Hi Kathy and Bernadette... thanks for responding -- I love having someone to talk to who understands. I sometimes think that people in my life get tired of me talking about all of this, I don't share my feelings as often as I'd like because of it.
Kathy you're so right - when I'm busy I don't dwell on all of this negativity. I find that night time is the worst especially if I see or hear about someone dying from cancer. I really get worked up but I'm trying to give myself a break. I think having cancer twice in 17 months has made me more scared of another recurrence than I would be if I'd had a couple of years between. I'm sure I'll feel better after I have the PET scan.
Bernadette you make me laugh because that's exactly what I do -- as soon as I get in the car off comes the wig! I work in a small office (5 people) and I'm starting to take my wig off in the afternoon and wear my cap. By 2:00 I've had it and they all understand.
I haven't been on the site for awhile and I missed hearing from you too. Sounds like you're getting through all of this with flying colors! Hooray for you. Tell me about the ovary stuff. I know that breast cancer survivors have a higher incident of ovarian cancer but is your doctor recommending surgery? And what's going on with your lungs and your spleen?

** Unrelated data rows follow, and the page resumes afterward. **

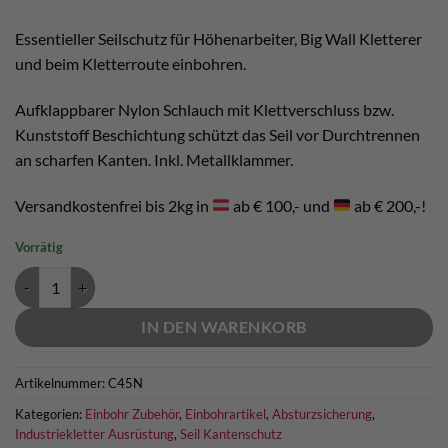
Essentieller Seilschutz für Höhenarbeiter, Big Wall Kletterer
und beim Kletterroute einbohren.
Aufklappbarer Nylon Schlauch mit Klettverschluss bzw.
Kunststoff Beschichtung schützt das Seil vor Durchtrennen
an scharfen Kanten. Inkl. Metallklammer.
Versandkostenfrei bis 2kg in
ab € 100,- und
ab € 200,-!
Vorrätig
Petzl Protec Seilschutz Menge
IN DEN WARENKORB
Artikelnummer:
C45N
Kategorien:
Einbohr Zubehör
,
Einbohrartikel
,
Absturzsicherung
,
Industriekletter Ausrüstung
,
Seil Kantenschutz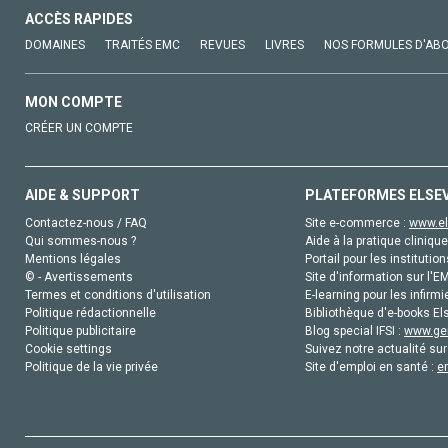
ACCÈS RAPIDES
DOMAINES
TRAITÉS EMC
REVUES
LIVRES
NOS FORMULES D'AB
MON COMPTE
CRÉER UN COMPTE
AIDE & SUPPORT
PLATEFORMES ELSE
Contactez-nous / FAQ
Site e-commerce :
www.el
Qui sommes-nous ?
Aide à la pratique clinique
Mentions légales
Portail pour les institution
© - Avertissements
Site d'information sur l'E
Termes et conditions d'utilisation
E-learning pour les infirmi
Politique rédactionnelle
Bibliothèque d'e-books Els
Politique publicitaire
Blog special IFSI :
www.gen
Cookie settings
Suivez notre actualité sur
Politique de la vie privée
Site d'emploi en santé :
e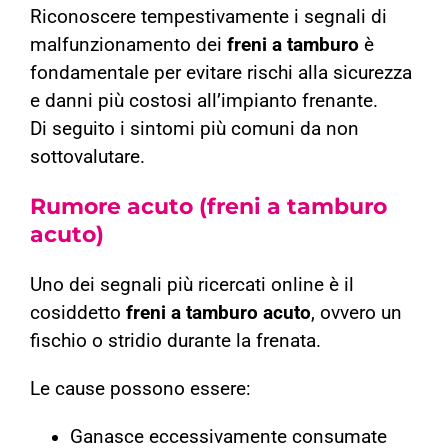
Riconoscere tempestivamente i segnali di
malfunzionamento dei
freni a tamburo
è
fondamentale per evitare rischi alla sicurezza
e danni più costosi all’impianto frenante.
Di seguito i sintomi più comuni da non
sottovalutare.
Rumore acuto (freni a tamburo
acuto)
Uno dei segnali più ricercati online è il
cosiddetto
freni a tamburo acuto
, ovvero un
fischio o stridio durante la frenata.
Le cause possono essere:
Ganasce eccessivamente consumate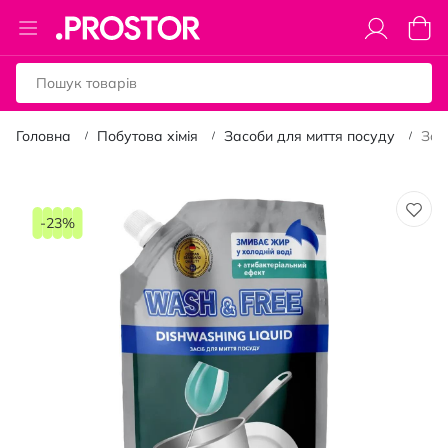
Toggle
Коши
Nav
Головна
Побутова хімія
Засоби для миття посуду
Зас
Перейти
до
-23%
кінця
галереї
зображень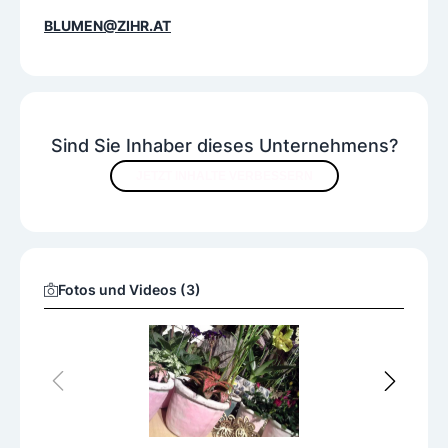
Sorten
BLUMEN@ZIHR.AT
Gerbera
Hyazinthen
Kakteen
Lilien
Nelken
Orchideen
Rosen
Seidenblumen
Stauden
Tulpen
Zwiebelpflanzen
Sind Sie Inhaber dieses Unternehmens?
JETZT INHALTE VERBESSERN
Fotos und Videos (3)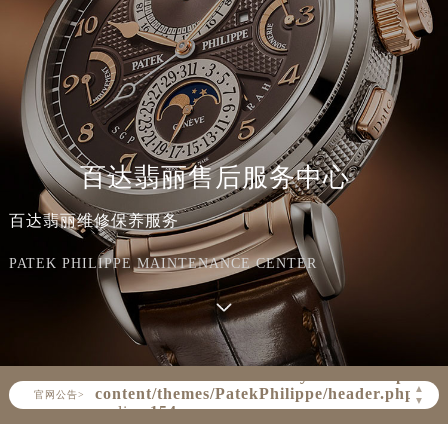
百达翡丽售后服务中心
百达翡丽维修保养服务
PATEK PHILIPPE MAINTENANCE CENTER
Warning
: Invalid argument supplied for
foreach() in
/www/wwwroot/seo/countryt/two/www.patek
content/themes/PatekPhilippe/header.php
▲
官网公告>
▼
on line
154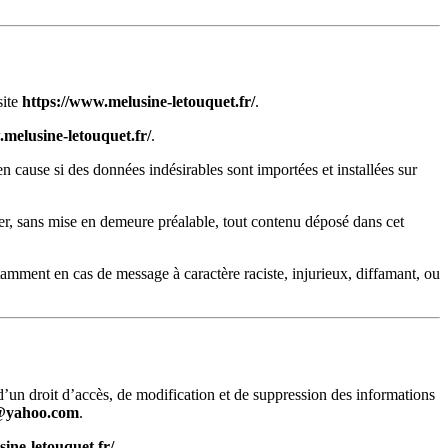
ite
https://www.melusine-letouquet.fr/
.
.melusine-letouquet.fr/
.
en cause si des données indésirables sont importées et installées sur
mer, sans mise en demeure préalable, tout contenu déposé dans cet
notamment en cas de message à caractère raciste, injurieux, diffamant, ou
d’un droit d’accès, de modification et de suppression des informations
t@yahoo.com
.
ine-letouquet.fr/
.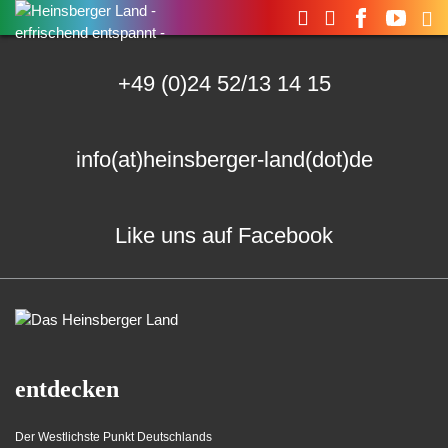
Suchen
nach:
+49 (0)24 52/13 14 15
info(at)heinsberger-land(dot)de
Like uns auf Facebook
entdecken
Der Westlichste Punkt Deutschlands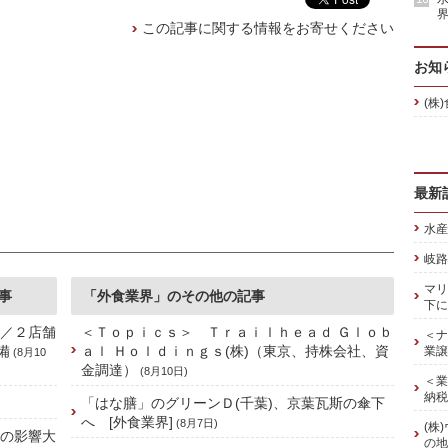
界
この記事に関する情報をお寄せください
お知
(株
最新
水産
岐路
マリ
事
「外食業界」のその他の記事
下に
]／２店舗
＜Ｔｏｐｉｃｓ＞ Ｔｒａｉｌｈｅａｄ Ｇｌｏｂ
＜ナ
備
ａｌ Ｈｏｌｄｉｎｇｓ(株)（東京、持株会社、資
業譲
(8月10
金調達）
(8月10日)
＜業
納税
「はな膳」のグリーンＤ(千葉)、京葉瓦斯の傘下
へ [外食業界]
(8月7日)
(株
禍の影響大
の地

As far as the radiation goes -- what I determined was it's not as bad as the chemo, but it does wear a person down to have to go EVERY DAY. I should tell you that my first visit was hard on me. I had no clue as to what to expect plus the room where the machine is was a little overwhelming, and everyone has to be out of there when you get your treatment. That scared me and I actually cried, boy did I feel dumb. It doesn't hurt when they do it and my techs were so patient that they took extra time to explain all of it so I wouldn't be frightened.
On a high note -- I'm grateful to have another Christmas to share and I'm going crazy decorating my house. I love all of the lights and decorations!
You guys are the greatest! Thanks for being there.